─── Exercise materials ───

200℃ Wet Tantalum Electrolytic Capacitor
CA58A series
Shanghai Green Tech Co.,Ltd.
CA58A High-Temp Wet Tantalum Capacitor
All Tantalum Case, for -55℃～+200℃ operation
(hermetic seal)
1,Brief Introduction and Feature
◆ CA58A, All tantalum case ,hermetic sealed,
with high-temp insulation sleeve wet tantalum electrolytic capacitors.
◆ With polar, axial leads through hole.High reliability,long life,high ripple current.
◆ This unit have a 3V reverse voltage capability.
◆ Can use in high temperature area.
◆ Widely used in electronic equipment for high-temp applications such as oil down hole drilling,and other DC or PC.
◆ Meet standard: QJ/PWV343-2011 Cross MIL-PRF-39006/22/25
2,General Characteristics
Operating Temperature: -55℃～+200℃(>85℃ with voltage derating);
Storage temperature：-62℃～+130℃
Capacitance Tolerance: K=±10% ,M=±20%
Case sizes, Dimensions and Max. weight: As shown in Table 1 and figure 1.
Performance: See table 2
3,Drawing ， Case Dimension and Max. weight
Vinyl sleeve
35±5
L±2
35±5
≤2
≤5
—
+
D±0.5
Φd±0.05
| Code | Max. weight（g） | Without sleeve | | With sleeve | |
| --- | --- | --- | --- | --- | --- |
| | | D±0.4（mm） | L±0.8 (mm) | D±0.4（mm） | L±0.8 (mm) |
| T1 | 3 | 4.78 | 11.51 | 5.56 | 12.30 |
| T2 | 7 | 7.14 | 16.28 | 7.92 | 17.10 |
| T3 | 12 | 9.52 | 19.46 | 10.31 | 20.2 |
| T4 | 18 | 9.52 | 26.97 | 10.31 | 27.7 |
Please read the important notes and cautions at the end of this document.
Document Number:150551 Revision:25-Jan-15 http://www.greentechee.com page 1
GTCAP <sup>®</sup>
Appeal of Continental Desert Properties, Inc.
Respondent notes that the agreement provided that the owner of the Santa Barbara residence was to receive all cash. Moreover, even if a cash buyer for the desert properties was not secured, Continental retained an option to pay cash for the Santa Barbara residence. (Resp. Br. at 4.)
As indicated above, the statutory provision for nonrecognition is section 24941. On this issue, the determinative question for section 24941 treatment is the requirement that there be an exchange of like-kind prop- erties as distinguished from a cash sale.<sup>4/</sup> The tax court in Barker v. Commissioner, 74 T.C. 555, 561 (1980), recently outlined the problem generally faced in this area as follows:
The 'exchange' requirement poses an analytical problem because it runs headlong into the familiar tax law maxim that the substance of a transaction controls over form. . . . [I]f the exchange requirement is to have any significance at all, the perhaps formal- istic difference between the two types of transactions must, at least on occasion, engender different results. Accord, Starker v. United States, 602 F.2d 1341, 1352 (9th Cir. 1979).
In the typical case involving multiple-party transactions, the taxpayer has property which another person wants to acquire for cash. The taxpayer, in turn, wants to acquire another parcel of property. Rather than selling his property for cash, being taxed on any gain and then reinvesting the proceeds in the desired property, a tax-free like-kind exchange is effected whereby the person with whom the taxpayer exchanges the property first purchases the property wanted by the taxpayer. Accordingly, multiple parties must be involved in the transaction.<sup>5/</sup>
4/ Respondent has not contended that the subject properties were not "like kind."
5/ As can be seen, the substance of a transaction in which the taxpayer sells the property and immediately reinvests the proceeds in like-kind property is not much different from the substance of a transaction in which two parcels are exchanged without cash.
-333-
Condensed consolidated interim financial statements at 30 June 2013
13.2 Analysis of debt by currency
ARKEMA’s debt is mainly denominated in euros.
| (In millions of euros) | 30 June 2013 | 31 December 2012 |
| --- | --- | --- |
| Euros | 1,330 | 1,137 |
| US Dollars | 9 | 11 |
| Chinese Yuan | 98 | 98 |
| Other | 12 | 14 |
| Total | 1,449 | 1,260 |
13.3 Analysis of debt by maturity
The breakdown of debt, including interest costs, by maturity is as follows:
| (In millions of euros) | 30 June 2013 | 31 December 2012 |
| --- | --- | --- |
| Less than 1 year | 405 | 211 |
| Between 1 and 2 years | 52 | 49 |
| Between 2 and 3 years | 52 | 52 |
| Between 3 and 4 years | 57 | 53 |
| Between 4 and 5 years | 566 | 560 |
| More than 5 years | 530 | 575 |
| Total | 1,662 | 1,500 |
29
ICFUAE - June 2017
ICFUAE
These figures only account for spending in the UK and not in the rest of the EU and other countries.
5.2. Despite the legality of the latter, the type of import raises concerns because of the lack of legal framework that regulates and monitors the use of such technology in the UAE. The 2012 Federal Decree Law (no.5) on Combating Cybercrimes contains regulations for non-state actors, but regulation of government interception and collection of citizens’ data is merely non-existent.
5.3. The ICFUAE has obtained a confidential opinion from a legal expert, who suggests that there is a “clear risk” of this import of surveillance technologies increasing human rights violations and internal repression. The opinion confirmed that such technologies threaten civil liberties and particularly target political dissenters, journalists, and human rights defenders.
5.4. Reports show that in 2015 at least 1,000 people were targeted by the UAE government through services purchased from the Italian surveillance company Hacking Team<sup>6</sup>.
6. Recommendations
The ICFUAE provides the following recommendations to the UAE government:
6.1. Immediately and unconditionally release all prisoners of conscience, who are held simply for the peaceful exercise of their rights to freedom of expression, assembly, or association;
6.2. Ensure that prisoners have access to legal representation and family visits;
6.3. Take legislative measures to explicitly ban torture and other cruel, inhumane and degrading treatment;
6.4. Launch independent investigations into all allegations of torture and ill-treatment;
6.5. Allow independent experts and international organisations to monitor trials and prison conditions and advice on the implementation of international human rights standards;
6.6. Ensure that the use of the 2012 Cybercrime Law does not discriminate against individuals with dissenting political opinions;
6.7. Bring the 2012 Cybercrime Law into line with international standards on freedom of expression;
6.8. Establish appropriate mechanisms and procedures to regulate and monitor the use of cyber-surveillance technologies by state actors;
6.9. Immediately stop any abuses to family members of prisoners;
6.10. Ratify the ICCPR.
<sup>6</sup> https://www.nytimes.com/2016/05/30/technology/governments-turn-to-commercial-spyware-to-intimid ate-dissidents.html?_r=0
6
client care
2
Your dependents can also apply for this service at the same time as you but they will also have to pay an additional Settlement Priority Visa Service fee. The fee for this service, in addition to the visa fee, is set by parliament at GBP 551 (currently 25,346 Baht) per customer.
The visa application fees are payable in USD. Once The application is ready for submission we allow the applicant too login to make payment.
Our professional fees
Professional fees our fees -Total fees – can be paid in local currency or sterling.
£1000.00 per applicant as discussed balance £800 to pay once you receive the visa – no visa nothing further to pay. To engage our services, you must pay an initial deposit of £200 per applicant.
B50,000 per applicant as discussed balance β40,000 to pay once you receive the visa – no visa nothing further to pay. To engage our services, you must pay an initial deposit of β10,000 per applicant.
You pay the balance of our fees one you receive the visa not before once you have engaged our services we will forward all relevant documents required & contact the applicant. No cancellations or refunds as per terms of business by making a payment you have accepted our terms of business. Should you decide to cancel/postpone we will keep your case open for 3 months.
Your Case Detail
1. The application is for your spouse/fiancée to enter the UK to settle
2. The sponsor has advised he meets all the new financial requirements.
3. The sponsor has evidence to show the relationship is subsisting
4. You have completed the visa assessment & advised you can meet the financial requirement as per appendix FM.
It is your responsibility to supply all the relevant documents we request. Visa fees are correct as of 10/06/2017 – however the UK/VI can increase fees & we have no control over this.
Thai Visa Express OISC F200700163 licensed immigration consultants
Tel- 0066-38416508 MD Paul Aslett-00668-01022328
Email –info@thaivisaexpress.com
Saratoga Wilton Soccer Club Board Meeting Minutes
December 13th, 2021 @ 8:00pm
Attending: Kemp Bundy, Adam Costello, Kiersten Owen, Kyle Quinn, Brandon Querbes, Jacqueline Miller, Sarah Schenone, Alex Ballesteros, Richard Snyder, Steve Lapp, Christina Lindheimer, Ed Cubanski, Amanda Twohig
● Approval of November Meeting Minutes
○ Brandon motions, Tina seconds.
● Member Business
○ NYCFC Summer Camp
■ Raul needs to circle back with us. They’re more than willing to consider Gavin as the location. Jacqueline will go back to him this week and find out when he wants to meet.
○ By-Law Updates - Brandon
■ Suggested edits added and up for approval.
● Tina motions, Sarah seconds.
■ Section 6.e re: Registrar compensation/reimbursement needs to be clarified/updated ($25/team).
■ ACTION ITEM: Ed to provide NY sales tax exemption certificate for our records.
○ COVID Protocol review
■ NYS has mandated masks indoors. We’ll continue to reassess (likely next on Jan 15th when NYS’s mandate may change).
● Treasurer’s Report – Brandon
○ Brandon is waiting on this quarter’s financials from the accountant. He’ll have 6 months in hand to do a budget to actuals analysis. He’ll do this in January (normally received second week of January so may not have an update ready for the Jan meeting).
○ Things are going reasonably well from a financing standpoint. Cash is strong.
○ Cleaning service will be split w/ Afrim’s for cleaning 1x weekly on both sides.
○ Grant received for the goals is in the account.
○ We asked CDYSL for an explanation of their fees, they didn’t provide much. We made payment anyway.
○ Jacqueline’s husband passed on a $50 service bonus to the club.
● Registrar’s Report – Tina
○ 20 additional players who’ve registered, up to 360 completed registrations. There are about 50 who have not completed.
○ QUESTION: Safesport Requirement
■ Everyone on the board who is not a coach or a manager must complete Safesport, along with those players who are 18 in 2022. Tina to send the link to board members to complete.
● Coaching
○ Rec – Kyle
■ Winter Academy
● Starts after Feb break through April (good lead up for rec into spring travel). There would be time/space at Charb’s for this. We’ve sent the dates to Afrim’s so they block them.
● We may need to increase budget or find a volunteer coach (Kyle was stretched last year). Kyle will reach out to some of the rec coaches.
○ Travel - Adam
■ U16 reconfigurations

───

:: Problem ::
Return only those lines of the records that contain the string "when".

:: Your solution ::
■ Raul needs to circle back with us. They’re more than willing to consider Gavin as the location. Jacqueline will go back to him this week and find out when he wants to meet.
■ NYS has mandated masks indoors. We’ll continue to reassess (likely next on Jan 15th when NYS’s mandate may change).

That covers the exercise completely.